The South Pacific archipelago of New Caledonia voted against independence from France on Sunday in a long-awaited referendum that capped a 30-year long decolonization process.
A "yes" vote would have deprived Paris of a foothold in the Indo-Pacific region where China is expanding its presence, and dented the pride of a former colonial power whose reach once spanned the Caribbean, sub-Saharan Africa and the Pacific Ocean.
Based on provisional results and with a participation rate of nearly 80 percent, the "No" vote stood at 56.9 percent around 1300 GMT, local TV station NC La 1ere reported on its website.
"The New Caledonians have chosen to remain French...It is a vote of confidence in the French republic, its future and its values," President Emmanuel Macron said in a speech on French television.

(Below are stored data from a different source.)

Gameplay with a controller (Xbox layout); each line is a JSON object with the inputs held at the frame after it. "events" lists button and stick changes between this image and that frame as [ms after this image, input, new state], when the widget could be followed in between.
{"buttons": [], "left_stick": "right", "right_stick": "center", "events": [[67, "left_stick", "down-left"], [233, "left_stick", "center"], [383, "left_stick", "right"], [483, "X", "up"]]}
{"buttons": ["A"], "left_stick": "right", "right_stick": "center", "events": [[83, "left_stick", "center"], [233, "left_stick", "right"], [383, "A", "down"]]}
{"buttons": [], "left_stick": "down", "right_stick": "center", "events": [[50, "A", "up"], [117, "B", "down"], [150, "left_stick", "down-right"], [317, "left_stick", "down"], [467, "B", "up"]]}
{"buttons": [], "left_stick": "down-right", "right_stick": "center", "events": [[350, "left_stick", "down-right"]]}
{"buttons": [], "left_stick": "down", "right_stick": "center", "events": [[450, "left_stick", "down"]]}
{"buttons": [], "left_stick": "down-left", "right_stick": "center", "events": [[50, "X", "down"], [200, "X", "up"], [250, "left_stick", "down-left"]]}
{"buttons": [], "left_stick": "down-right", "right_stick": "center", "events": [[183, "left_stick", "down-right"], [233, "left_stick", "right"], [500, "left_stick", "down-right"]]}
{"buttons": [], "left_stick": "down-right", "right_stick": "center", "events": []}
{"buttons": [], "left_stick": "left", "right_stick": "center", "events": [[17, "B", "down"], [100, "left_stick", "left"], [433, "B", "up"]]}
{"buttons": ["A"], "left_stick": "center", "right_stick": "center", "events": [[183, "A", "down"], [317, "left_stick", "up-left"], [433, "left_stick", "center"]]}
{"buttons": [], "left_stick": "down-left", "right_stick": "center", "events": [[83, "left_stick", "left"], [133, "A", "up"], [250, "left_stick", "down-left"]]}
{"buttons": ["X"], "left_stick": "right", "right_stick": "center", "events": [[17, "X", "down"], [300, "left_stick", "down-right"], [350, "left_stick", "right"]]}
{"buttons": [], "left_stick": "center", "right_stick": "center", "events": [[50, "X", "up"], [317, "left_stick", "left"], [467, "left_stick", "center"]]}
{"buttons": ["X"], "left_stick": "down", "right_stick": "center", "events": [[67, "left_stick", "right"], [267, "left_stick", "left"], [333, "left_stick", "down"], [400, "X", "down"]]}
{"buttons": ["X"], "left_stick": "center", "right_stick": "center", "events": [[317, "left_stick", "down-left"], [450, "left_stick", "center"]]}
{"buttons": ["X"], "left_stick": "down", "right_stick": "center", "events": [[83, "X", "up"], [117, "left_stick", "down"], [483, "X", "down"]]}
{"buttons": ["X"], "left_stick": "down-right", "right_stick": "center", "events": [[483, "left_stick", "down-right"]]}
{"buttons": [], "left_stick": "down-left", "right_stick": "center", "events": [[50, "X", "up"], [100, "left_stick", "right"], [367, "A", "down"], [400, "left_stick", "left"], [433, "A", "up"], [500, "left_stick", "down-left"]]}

The referendum was the first auto-determination vote to be held in a French territory since Djibouti in the Horn of Africa voted for independence in 1977.
Voters in the largely self-governing territory had been asked the question, "Do you want New Caledonia to gain full sovereignty and become independent?"
Macron said he understood the disappointment of those who wanted independence, but added that the French state would ensure liberty, equality and fraternity for everyone.
"The only loser is the temptation of contempt, division, violence and fear; the only winner is the process of peace and the spirit of dialogue," Macron said.
Tensions have long run deep between pro-independence indigenous Kanaks and descendants of colonial settlers who remain loyal to Paris.